Work order = Using the listing below, count the lines in which "CROSS" appears; give the count alone.

Start of Extracted information

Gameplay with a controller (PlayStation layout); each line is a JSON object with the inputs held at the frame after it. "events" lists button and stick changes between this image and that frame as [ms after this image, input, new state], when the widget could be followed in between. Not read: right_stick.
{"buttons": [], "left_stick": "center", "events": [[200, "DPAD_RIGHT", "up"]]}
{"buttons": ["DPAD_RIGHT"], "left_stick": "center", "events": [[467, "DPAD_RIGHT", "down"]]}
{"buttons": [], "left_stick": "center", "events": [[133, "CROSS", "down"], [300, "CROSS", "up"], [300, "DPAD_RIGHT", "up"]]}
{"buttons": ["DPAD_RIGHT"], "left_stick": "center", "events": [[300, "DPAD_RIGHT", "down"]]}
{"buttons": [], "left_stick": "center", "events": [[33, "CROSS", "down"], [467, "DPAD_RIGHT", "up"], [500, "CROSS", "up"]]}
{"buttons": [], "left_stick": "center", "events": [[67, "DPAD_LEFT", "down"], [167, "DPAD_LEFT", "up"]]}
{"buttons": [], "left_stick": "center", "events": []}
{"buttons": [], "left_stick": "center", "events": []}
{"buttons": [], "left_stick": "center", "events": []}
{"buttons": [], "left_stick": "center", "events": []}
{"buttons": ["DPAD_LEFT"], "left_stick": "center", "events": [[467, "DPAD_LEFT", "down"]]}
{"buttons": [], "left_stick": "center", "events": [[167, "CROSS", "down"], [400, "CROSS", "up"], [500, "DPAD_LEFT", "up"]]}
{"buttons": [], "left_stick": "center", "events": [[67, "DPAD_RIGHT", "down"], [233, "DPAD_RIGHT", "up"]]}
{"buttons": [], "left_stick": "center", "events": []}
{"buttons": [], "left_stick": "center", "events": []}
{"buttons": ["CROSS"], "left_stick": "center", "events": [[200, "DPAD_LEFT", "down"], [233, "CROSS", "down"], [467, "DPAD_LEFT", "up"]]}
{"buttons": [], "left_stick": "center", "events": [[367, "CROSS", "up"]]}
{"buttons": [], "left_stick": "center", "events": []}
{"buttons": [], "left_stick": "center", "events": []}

End of Extracted information

Solution to this task = 5